Hosting a lively panel asking whether AI has actually delivered on its promise to society, The Economist's Kenneth Cukier asked whether those who misuse technology might provide an impetus for “the people who are going to counterattack”, acting as “fuel” for further innovation. A great example of this innovation was presented on the Public policy stage, where a team of Turing researchers showcased the Online Harms Observatory, an AI tool to help fight online hate speech, developed in collaboration with the Department for Digital, Culture, Media & Sport.

As one of the project’s developers, the Turing's Head of Online Safety Bertie Vidgen noted, the Institute is very well suited to delivering projects such as the Online Harms Observatory, which combine “the rigour and trustworthiness of academia” with the “speed and flexibility” of being unconstrained by academic publishing cycles, instead collaborating directly with the government and civil society groups for an immediate, real-world impact. The Public policy stage also featured a four-part session on international collaboration in AI and data governance organised with the Global Partnership for Artificial Intelligence (GPAI), who were one of AI UK's main event partners.

Speaking on the Public policy stage, Sir Patrick Vallance, the government’s Chief Scientific Adviser, commented that during the COVID-19 pandemic, we became “a nation of armchair epidemiologists”, anxiously interpreting the latest statistics on infections from our living rooms, and becoming ever more fluent in concepts such as exponential growth and the R value. Sir Patrick noted that we have learned a great deal from this pandemic, and that AI programmes like DeepMind’s AlphaFold have the potential to develop vaccines, diagnostics, and therapeutics within 100 days of the next pandemic hitting, though he cautioned that the next “existential crisis” may not come from pathogens.

Over on the Climate action stage, minds were focused on how AI might help us mitigate a different threat to humanity. One example came from Emma Bland, Professor of Environment and Human Health, who demonstrated an ingenious ‘Local Climate Adaption Tool’ (LCAT) which can be used to zoom in on specific geographical regions and, using local climate data, generate precise predictions about climate impact on everything from transport disruption to air and water pollution.

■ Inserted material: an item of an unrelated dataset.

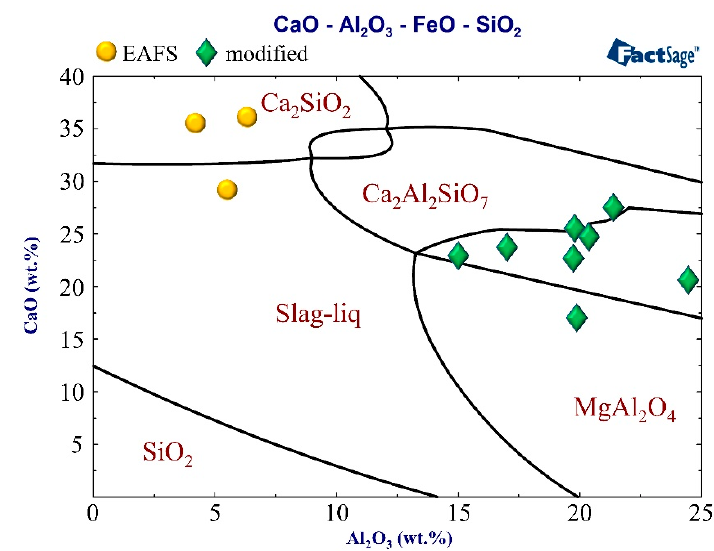
Figure 7. Samples identified on the CaO–40FeO–SiO 2 –Al 2 O 3 system at 1250 °C.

Such demonstrations served as a reminder that AI can be used as a practical tool, and is not just a futurist fantasy – a point that several of our speakers were keen to emphasise. Tania Duarte from the Better Images of AI project pointed out how “alienating the sci-fi image of AI” can be, and the need to make AI “culturally and contextually relevant” to our present moment. This is something that Better Images of AI has done with its library of images, which aims to distance AI from the robots-and-glowing-brains clichés.

Across the four stages, speakers from different disciplines discussed the extraordinary potential of machine learning, not just to fight existential threats, but also to help humans to flourish and better understand our world. As Sana Khareghani, Head of the UK Office for AI put it, "it really is magical the kind of things these technologies can do." On the ‘Reimagining the past with AI’ panel, Turing Research Associate Mariona Coll Ardanuy argued that algorithms should be used “not to simplify reality”, but “to enrich it”. On the same panel, Senior Lecturer in Digital History Melodee Wood looked forward to a future where hundreds of different algorithms can be used to interpret a single subject, just as there are hundreds of different single-topic books today.

The last word should go to Jeanette Winterson, whose session proved among the most popular at this year’s event. As we make ever greater advances in technology and science, we should not lose sight of our humanity. Our “prodigious intelligence” should be married to a sense of love, “heart and head together”.